Comcast announces rollout of 2 gigabit service in Seattle starting this summer

I mean... why wouldn't you do that?

In all seriousness let's look at it this way. A couple of things are converging here. First we can accept that streaming video is pretty much A Thing now. The average download speed for the US, right now, is about 36Mb/s. Keep in mind that's a rolling average so it's entirely probable that most people have around 25Mbs or less. Netflix SuperHD streams at 4.5-6Mb/s. So for a lot of people that's already a quarter of their available download speed at best. For single people or couples, whatever, that's probably fine. For families/households that's probably not fine since you'll have more people consuming bandwidth at once. So that's one part.
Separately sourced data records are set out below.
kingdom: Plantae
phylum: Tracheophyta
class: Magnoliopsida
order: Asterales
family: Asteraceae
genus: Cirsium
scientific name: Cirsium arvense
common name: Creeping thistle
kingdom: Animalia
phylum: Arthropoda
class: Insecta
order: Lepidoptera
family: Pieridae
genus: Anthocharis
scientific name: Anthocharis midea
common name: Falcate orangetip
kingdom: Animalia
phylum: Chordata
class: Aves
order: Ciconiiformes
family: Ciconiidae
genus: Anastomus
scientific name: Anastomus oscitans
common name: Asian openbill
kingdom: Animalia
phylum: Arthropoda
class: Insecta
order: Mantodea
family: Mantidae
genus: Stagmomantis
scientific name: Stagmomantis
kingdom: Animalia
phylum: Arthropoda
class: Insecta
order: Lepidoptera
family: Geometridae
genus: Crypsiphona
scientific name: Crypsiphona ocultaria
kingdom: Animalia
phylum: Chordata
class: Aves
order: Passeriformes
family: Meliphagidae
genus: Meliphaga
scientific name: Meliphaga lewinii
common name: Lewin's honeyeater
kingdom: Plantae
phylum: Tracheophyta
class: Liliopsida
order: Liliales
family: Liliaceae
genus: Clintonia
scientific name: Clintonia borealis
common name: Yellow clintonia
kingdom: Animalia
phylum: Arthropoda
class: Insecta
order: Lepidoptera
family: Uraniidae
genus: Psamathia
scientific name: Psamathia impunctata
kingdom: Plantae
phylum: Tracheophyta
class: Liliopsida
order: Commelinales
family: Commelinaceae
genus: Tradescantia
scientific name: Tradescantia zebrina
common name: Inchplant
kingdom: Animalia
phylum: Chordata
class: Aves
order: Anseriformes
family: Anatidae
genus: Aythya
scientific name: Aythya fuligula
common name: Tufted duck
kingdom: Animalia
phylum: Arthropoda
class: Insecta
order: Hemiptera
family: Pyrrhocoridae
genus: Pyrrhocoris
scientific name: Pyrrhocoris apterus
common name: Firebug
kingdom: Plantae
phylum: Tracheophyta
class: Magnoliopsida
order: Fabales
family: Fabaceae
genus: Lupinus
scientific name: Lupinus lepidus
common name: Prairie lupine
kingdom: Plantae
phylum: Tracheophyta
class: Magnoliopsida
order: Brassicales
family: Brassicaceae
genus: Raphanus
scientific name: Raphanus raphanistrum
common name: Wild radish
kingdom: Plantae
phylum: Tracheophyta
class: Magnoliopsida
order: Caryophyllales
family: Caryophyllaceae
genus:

The other thing is 4k. Everyone has had a boner for 1080p for the last decade or so but that's gearing up to change with 4k. Now Netflix is streaming four times the bandwidth for their top quality content. Even if the average is 36Mb/s it's still JUST enough to stream 4k and not do much else with your connection. This is probably still a few years out since 4k TVs are still very expensive and why bother when you can get a giant ass 1080p TV for $500.

Comcast wants to be ready for this. It makes sense for a content provider to lay the groundwork for their upcoming 4k streams and what better way to do that than leverage the other thing you own, an ISP, to delivering faster speeds before the content is available.

You probably don't NEED gigabit to deal with that kind of video and still have the rest of your home network be usable. But if you can roll it out, why not? Especially when you can charge an arm and a leg for it.